== Excerpt provided ==

Standard 1C-Bitrix calculation mechanism

Calling cost calculation for a specific service without a real order:

private function calcServicePrice(
    \Bitrix\Sale\Delivery\Services\Base $service,
    string $city,
    int $weight,
    float $amount
): ?float {
    // Create a temporary shipment object for calculation
    $fakePropValues = ['CITY' => $city];
    $calcResult = $service->calculate(
        new \Bitrix\Sale\Delivery\CalculationResult(),
        $fakePropValues,
        $weight,
        $amount
    );

    if ($calcResult->isSuccess()) {
        return $calcResult->getPrice();
    }
    return null;
}

For a more accurate calculation, create a temporary \Bitrix\Sale\Shipment object via a stub order — this allows the full calculateConcrete() method of each service to be used.

== Work to complete ==
1) From the Bitrix delivery-cost excerpt, return the passage starting at "For a more accurate" and ending at "to be used.".
2) Condense the paragraph of the Bitrix delivery-cost excerpt that begins "For a more accurate calculation" into a shorter form, keeping its main facts.

Saved entries:
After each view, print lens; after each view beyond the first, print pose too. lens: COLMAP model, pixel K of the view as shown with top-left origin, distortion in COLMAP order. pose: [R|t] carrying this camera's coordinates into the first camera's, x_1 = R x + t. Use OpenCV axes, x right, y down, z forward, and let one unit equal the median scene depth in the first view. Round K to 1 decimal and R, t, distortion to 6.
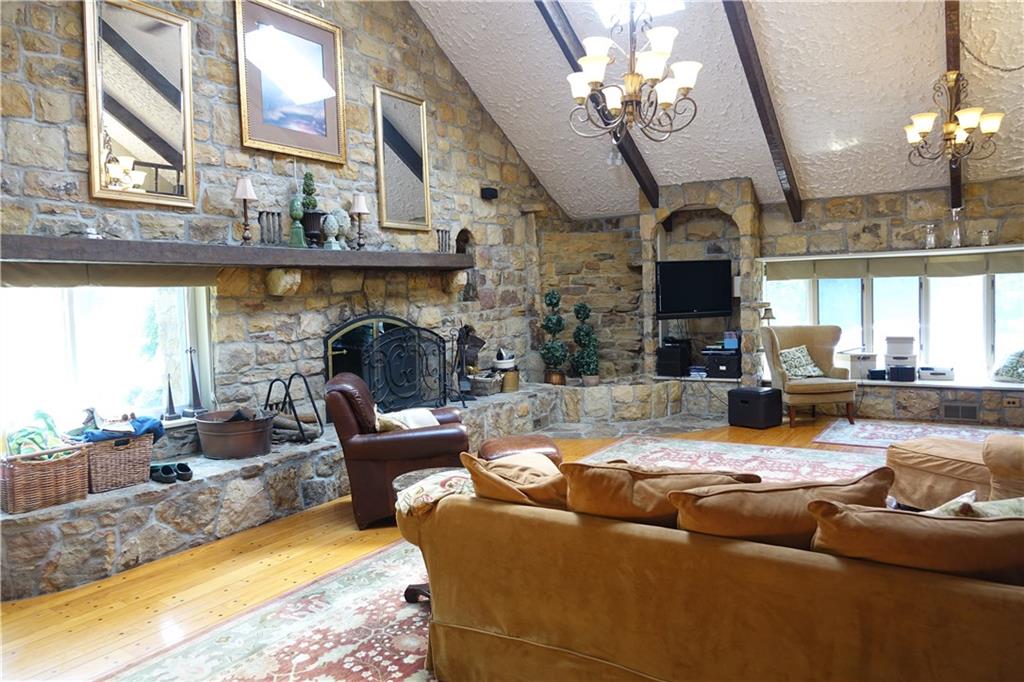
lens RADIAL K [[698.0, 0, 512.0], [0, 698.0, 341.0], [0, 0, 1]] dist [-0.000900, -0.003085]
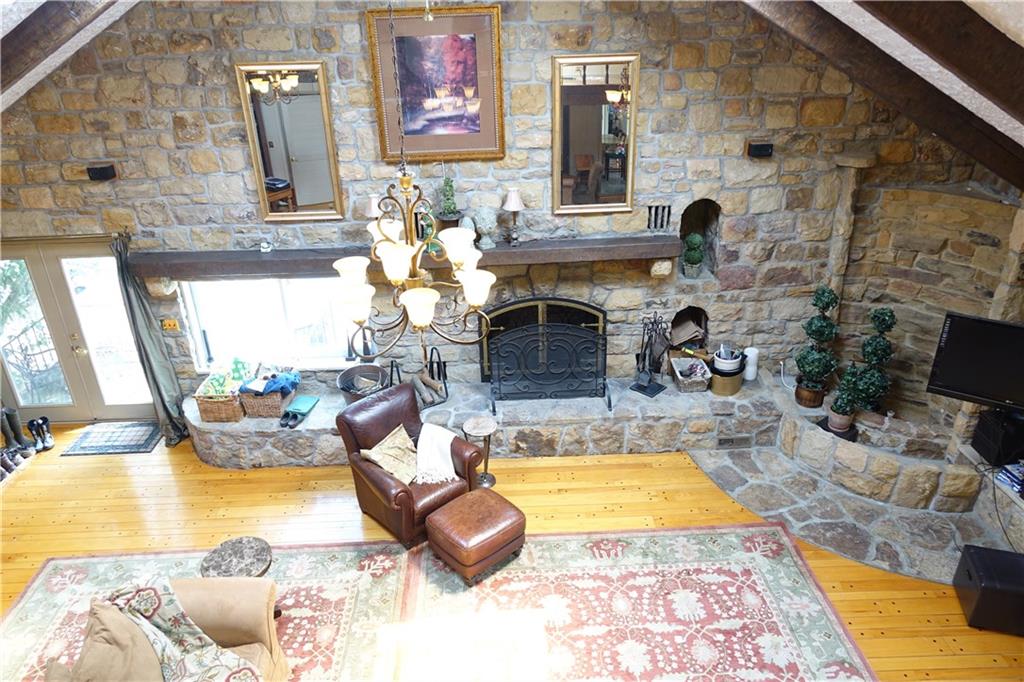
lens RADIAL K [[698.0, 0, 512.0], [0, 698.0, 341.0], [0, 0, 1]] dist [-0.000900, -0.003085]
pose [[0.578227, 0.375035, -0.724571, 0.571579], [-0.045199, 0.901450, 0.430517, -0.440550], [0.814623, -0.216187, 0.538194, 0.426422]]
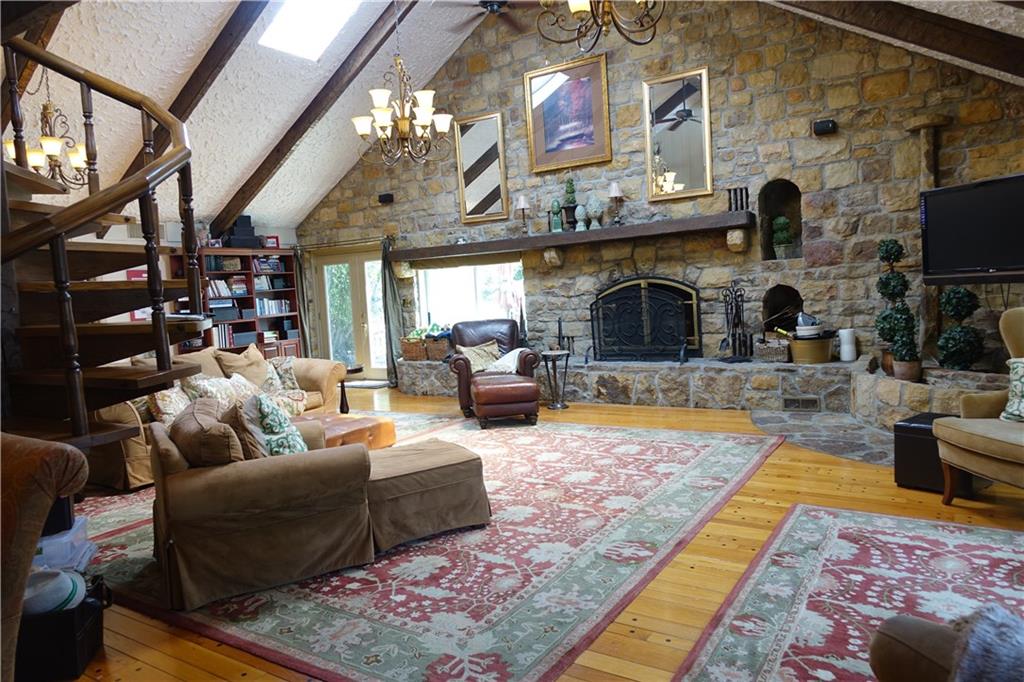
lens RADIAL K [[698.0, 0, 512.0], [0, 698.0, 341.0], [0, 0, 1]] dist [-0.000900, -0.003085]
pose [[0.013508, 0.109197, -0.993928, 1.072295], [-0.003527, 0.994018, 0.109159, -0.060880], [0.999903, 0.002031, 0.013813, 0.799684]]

== Answers by item ==
1)
For a more accurate calculation, create a temporary \Bitrix\Sale\Shipment object via a stub order — this allows the full calculateConcrete() method of each service to be used.

2) For greater accuracy, build a temporary \Bitrix\Sale\Shipment object through a stub order so each service's full calculateConcrete() method can be used.